The influence of sex steroid hormones in the immunopathology of experimental pulmonary tuberculosis

BINI E; MATA D; MARQUINA B; BARRIOS PAYAN J; COLUCCI DJ; CRUZ F; ZATARAIN ZL; ALFONSECA E; ROMANO M; BOTTASSO O; HERNANDEZ PANDO R

Puebla

Congreso; IV Iberoamerican Congress on Neuroimmunomodulation and I Mexican Congress on Neuroimmunoendocrinology. Puebla-México Oct. 29th-Nov.1st, 2013; Pp 103; 2013

ISNIM

In almost all countries, especially developing ones, the relation between men and women suffering pulmonary tuberculosis (TB) is 7/3 in favor to the male, a difference commonly attributed to biological and epidemiological factors.
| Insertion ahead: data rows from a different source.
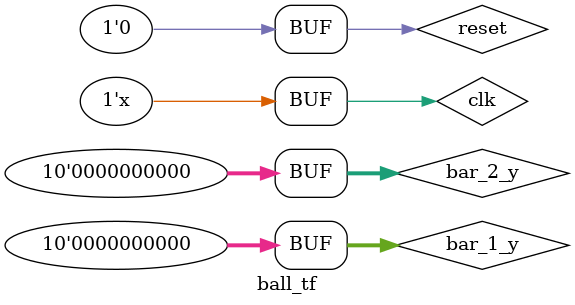
<source format=v>
`timescale 1ns / 1ps


module ball_tf;

	// Inputs
	reg clk;
	reg reset;
	reg [9:0] bar_1_y;
	reg [9:0] bar_2_y;

	// Outputs
	wire [10:0] x;
	wire [9:0] y;
	wire point_1;
	wire point_2;

	// Instantiate the Unit Under Test (UUT)
	ball uut (
		.clk(clk), 
		.reset(reset), 
		.bar_1_y(bar_1_y), 
		.bar_2_y(bar_2_y), 
		.x(x), 
		.y(y), 
		.point_1(point_1), 
		.point_2(point_2)
	);

	initial begin
		// Initialize Inputs
		clk = 0;
		reset = 1;
		bar_1_y = 0;
		bar_2_y = 0;

		// Wait 100 ns for global reset to finish
		#100;
        
		// Add stimulus here
		reset = 0;
	end
	
	always
	#1  clk = ~clk;
      
endmodule


</source>
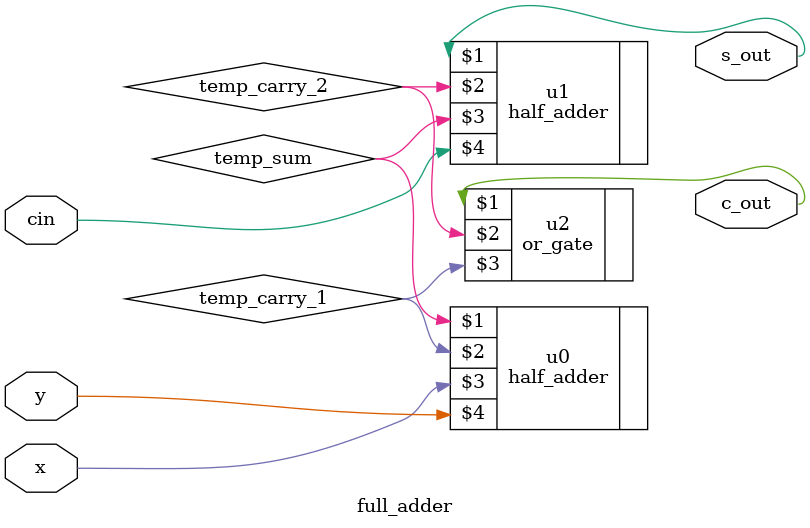
<source format=v>
module full_adder(s_out, c_out, cin, x,y);
 input x,y,cin;
 output s_out, c_out;
 wire temp_sum, temp_carry_1, temp_carry_2;

 half_adder u0(temp_sum, temp_carry_1, x, y);
 half_adder u1(s_out, temp_carry_2 , temp_sum, cin);
 or_gate u2(c_out, temp_carry_2, temp_carry_1);

endmodule

</source>
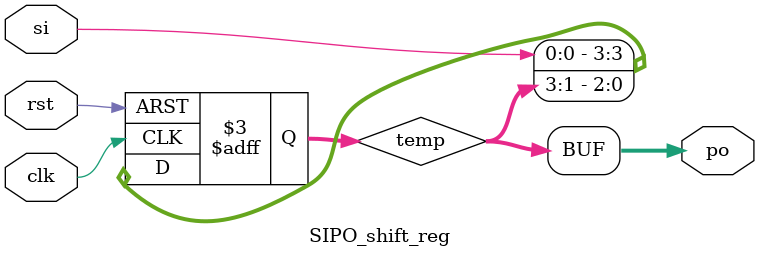
<source format=v>
`timescale 1ns / 1ps

module SIPO_shift_reg( // 4 bit 
        input si,// serial in 
        input clk,rst,
        output [3:0]po
    );
    reg [3:0]temp;
    always@(posedge clk, posedge rst)
        begin    
            if(rst)   
                temp <= 4'b0000;
            else  
                begin 
                    temp = temp >> 1;
                    temp[3] <= si;
                      //temp <= {si, temp[3:1]}; 
                end  
        end         
        assign po = temp;
endmodule
</source>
Since the biological perspective, steroid sex hormones can be a significant factor for this gender difference. Testosterone impairs macrophage activation and proinflammatory cytokines production, while estrogens are considered as proinflammatory mediators inducer. The aim of this work was to compare the evolution of the disease in male and female mice using a model of progressive pulmonary TB. Groups of eight- weeks old BALB/c mice, male and female were randomized into two groups: castrated or sham-operated. Two weeks after surgery, animals were infected by the intratracheal route with a high dose of Mycobacterium tuberculosis strain H37Rv. Mice were euthanized at different time points and their lungs were used to determine bacilli loads (colony-forming units), inflammation in different lung compartments, granuloma size and pneumonia extension (automated histomorphometry), cytokine expression (real time PCR), survival and testosterone levels in serum. Non-castrated male mice showed significant higher mortality and bacilli burdens during late disease than female animals. Compared to males, females and castrated males mice exhibited significant higher inflammation in most of all lung compartments, earlier formation of granulomas and pneumonia, while between castrated and non-castrated females in none of lung compartments were observed significant differences. Females and castrated males mice expressed significant higher levels of TNF-a, IFN-g, IL12, iNOS and IL17, especially during the first month of infection (early phase). Serum Testosterone levels of male mice showed peaks in coincidence with moments of maximal inflammation at days 1, 14 and 60 postinfection. When male mice were gonadoctomized during late progressive disease at day 60 post-infection, a significant decrease of bacilli burdens in coexistence with lesser tissue damage and higher expression of TNF-a, IL-12 and IFN-g than control sham mice was seen. Thus, male mice are more susceptible to TB than females. This higher susceptibility was prevented by orchidectomy during early or late infection suggesting that testosterone could be a TB susceptibility factor, probably by its anti-inflammatory and cell-mediated immune suppressive effects.